Early voting has begun in Texas, and Texans are already coming out in droves to vote.
Harris County shattered records for early voting in the first two days, and looked to be on track to do the same on day three. And more than 11% of voters in Texas’ largest counties had already cast their ballot as of Wednesday.
It’s too soon to glean any insight from those numbers — except to say that Texas voters are more motivated than they have been in years.
This year, thanks to COVID-19, there’s an extra week of early voting, which lasts until Oct. 30. Election Day is Nov. 3.
And there are lots of threads for Houston-area voters to follow in the meantime.
Check out this list to see which stories we’ll be following on News 88.7 FM, and HoustonPublicMedia.org.
Republican U.S. Sen. John Cornyn Faces A Real Challenge
Despite excitement in some Democratic circles, the race for U.S. Senate in Texas hasn’t been seen as competitive. U.S. Sen. John Cornyn has held a healthy lead over his democratic opponent M.J. Hegar, both in the polls and in his campaign war chest.
That is, until this week: Cornyn’s cash-on-hand advantage was wiped out thanks to a recent hefty haul from Hegar that saw her double Cornyn’s fundraising numbers over the past three months. And a recent outlook from nonpartisan election analyst The Cook Report has shifted its rating in the race from “Likely Republican” to “Lean Republican.”
In the final weeks of the election, Cornyn has ramped up his campaigning, and hopes to win a fourth term by pitching himself as a “steady hand on the wheel” during a turbulent time. Hegar, meanwhile, pushes herself as much-needed change: “I don’t know how much more Texas can survive John Cornyn’s experience,” she said in one interview. “He’s got a steady hand on the wheel driving toward a cliff.”
Will Texas Turn Blue?
That’s the question on everyone’s mind, as some polls show President Donald Trump with just a slim lead over former Vice President Joe Biden. And while Democrats think massive turnout is a good sign for their chances of flipping the state, it’s not clear that Biden has a path to victory.
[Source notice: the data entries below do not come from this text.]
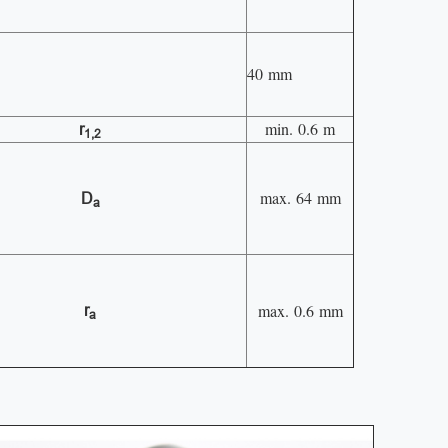
40 mm
min. 0.6 m
r
1,2
max. 64 mm
D
a
max. 0.6 mm
r
a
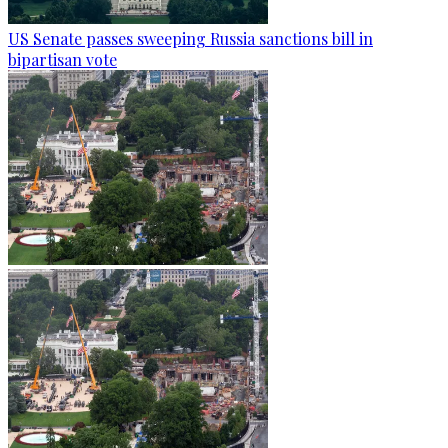
US Senate passes sweeping Russia sanctions bill in
bipartisan vote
But if he does, it will likely be because of the state’s massive and growing Hispanic population, which has for years been seen as the key to Democratic victory in the Lone Star State. Polls do show a slight edge for Biden among Hispanic voters, but whether or not it’s enough to secure victory is to be seen.
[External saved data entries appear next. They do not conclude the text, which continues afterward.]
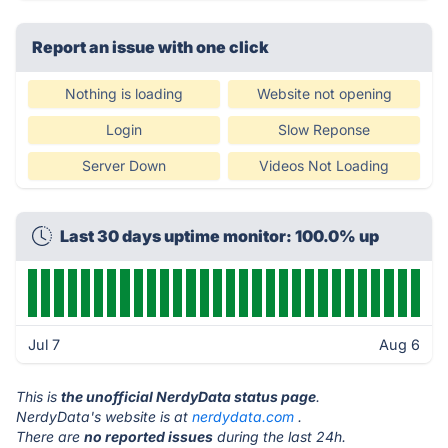
Report an issue with one click
Nothing is loading
Website not opening
Login
Slow Reponse
Server Down
Videos Not Loading
Last 30 days uptime monitor: 100.0% up
Jul 7
Aug 6
This is
the unofficial NerdyData status page
.
NerdyData's website is at
nerdydata.com
.
There are
no reported issues
during the last 24h.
There Could Be A Democratic Supermajority In Harris County
For the first time in more than 30 years, voters in Harris County Precinct 3 face a choice that doesn’t include Republican Commissioner Steve Radack — and the outcome could determine whether Democrats gain a Commissioners Court supermajority.
Thanks to state law, even a 3-2 majority of Democrats on the court can be blocked from voting if the two Republican commissioners don’t show up for a quorom. That’s what happened in 2018 when Harris County Judge Lina Hidalgo and other Democrats on the court tried to increase proprty taxes in the county: Republicans Radack and Jack Cagle simply refused to attend the meeting, and the vote was tabled.
That would likely no longer happen with a fourth Democrat on the court, as just four commissioners are needed for a quorom.
Republican Spring Valley Village Mayor Tom Ramsey is facing former Houston mayoral chief of staff Michael Moore, a Democrat, in a battle to succeed Radack, who is retiring.
How Fort Bend County Goes, So Could The State
Fort Bend County has been a longtime GOP stronghold. But now, the state's 22nd Congressional District is competitive, with most analysts rating it as a tossup.
That’s because Democrats are trying to take advantage of changing demographics in diverse districts like the 22nd, where Sri Preston Kulkarni is campaigning against Republican Fort Bend County Sheriff Troy Nehls to fill an empty seat, vacated by Pete Olson. Olson had won reelection in double-digit landslide victories since coming into office in 2009 — that is, until last cycle, when Kulkarni lost to Olson by just five points.
"We are campaigning in 27 different languages, trying to run the most inclusive campaign ever in Texas history," Kulkarni told reporter Andrew Schneider.
Most demographers believe it's only a matter of decades before most of Texas looks like Fort Bend. The question is how long before the state's politics follow.